The Federal reserve (fed) is generally even more pessimistic than the IMF. The forecast for this year’s economic growth is only 2.1%, next year — 1.9%.
The main reasons for fears for the growth of our economy are the slowdown in global growth, as well as trade conflicts, in particular, between the US and China,
Gregory Daco, head of the Research Committee of the National Association for Business Economics( NABE), recently told CBS.
The US trade wars have so far done more harm than good to us economy. Since the “shootout” of duties with China, as well as Mexico, Canada, and the EU, our exports have fallen in several categories, while the trade deficit is growing. According to official statistics, our trade deficit at the end of last year reached a historic record and amounted to $891.3 billion, of which more than $400 billion — the trade deficit with China. Namely, the reduction of the deficit was one of the main promises of trump.
As a result, the American economy in trade wars lost almost $8 billion or 0.04% of GDP, previously estimated by the National Bureau of economic research (NBER).
Economists warn that the trade deficit will remain high, regardless of whether the United States and China concluded a trade deal soon. Negotiations between Washington and China to resolve the fierce trade war are delayed.
At the same time, the US is involved in a trade conflict with the European Union. Earlier it became known that the United States is studying the possibility of introducing new duties on goods of European production, including civil aviation, wine, and cheese. The tightening of our trade policy is associated with EU subsidies to Airbus.
The fed is the cause of the ills of America
However, according to Trump, not trade wars — the cause of turbulence in our economy, and the fed and it is head, Jerome Powell. Us President accuses Powell of restraining the growth of the economy and the stock market.
The fed has repeatedly provoked the anger of trump, raising interest rates at the time of acceleration of the economy and reducing unemployment.
“Frankly, our performance would now be above 4% instead of 3.1% (estimate of GDP growth in 2018 from the White house — “Газета.Ru”), if someone was not engaged in raising interest rates and quantitative restrictions,” — said the American President.
At the same time, even the statements of economists that higher interest rates are a way to fight inflation and prevent overheating of the economy did not save from criticism of trump Powell.
However, recently the fed heeded trump’s advice.

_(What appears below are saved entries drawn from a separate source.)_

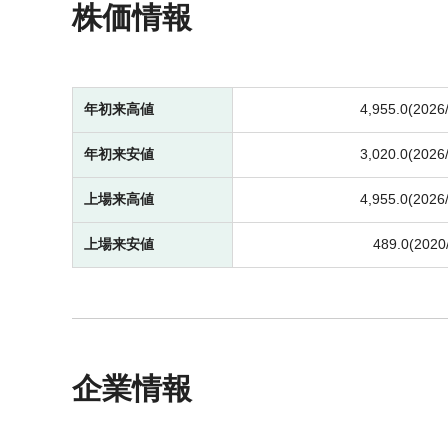
株価情報
年初来高値
4,955.0(2026
年初来安値
3,020.0(2026
上場来高値
4,955.0(2026
上場来安値
489.0(2020
企業情報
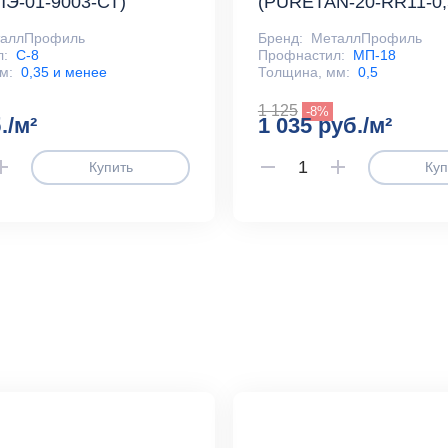
ПЭ-01-9003-СТ)
(PURETAN-20-RR11-0,
таллПрофиль
Бренд:
МеталлПрофиль
л:
С-8
Профнастил:
МП-18
м:
0,35 и менее
Толщина, мм:
0,5
1 125
-8%
./м²
1 035 руб./м²
Купить
Куп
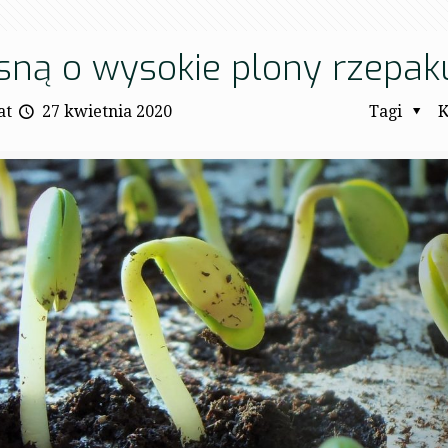
sną o wysokie plony rzepaku
at
27 kwietnia 2020
Tagi
K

After raising rates for five consecutive quarters, the fed sharply changed course this year and said it did not foresee an additional increase in 2019, given the slowdown in our economy. At the last meeting of the fed, which took place in March, us regulator kept the base interest rate in the range of 2.25–2.5% per annum.
However, some experts believe that this is unlikely to help and in General, the United States faces the threat of a recession.
In March, the yield of 10-year us Treasury securities fell below the yield of three-month Treasury bills. This is called the inverted yield curve — it is a sign of a recession, the probability of which is 25-30%, wrote Forbes, citing a study by economists Frederick Mishkin and Arturo Estrella.
Nobel prize-winning economist Robert Schiller also believes that the state of us economy, housing, and stock markets, combined with continued low interest rates, could mark a recession. This is especially likely to happen in the next 18 months, he told CNBC.